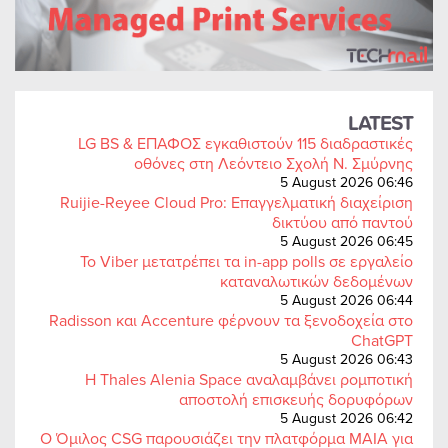
LATEST
LG BS & ΕΠΑΦΟΣ εγκαθιστούν 115 διαδραστικές
οθόνες στη Λεόντειο Σχολή Ν. Σμύρνης
5 August 2026 06:46
Ruijie-Reyee Cloud Pro: Επαγγελματική διαχείριση
δικτύου από παντού
5 August 2026 06:45
Το Viber μετατρέπει τα in-app polls σε εργαλείο
καταναλωτικών δεδομένων
5 August 2026 06:44
Radisson και Accenture φέρνουν τα ξενοδοχεία στο
ChatGPT
5 August 2026 06:43
Η Thales Alenia Space αναλαμβάνει ρομποτική
αποστολή επισκευής δορυφόρων
5 August 2026 06:42
Ο Όμιλος CSG παρουσιάζει την πλατφόρμα MAIA για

What to produce> The material shown above is to be repeated verbatim, and its pictures are to be omitted.

Response box>
LATEST
LG BS & ΕΠΑΦΟΣ εγκαθιστούν 115 διαδραστικές
οθόνες στη Λεόντειο Σχολή Ν. Σμύρνης
5 August 2026 06:46
Ruijie-Reyee Cloud Pro: Επαγγελματική διαχείριση
δικτύου από παντού
5 August 2026 06:45
Το Viber μετατρέπει τα in-app polls σε εργαλείο
καταναλωτικών δεδομένων
5 August 2026 06:44
Radisson και Accenture φέρνουν τα ξενοδοχεία στο
ChatGPT
5 August 2026 06:43
Η Thales Alenia Space αναλαμβάνει ρομποτική
αποστολή επισκευής δορυφόρων
5 August 2026 06:42
Ο Όμιλος CSG παρουσιάζει την πλατφόρμα MAIA για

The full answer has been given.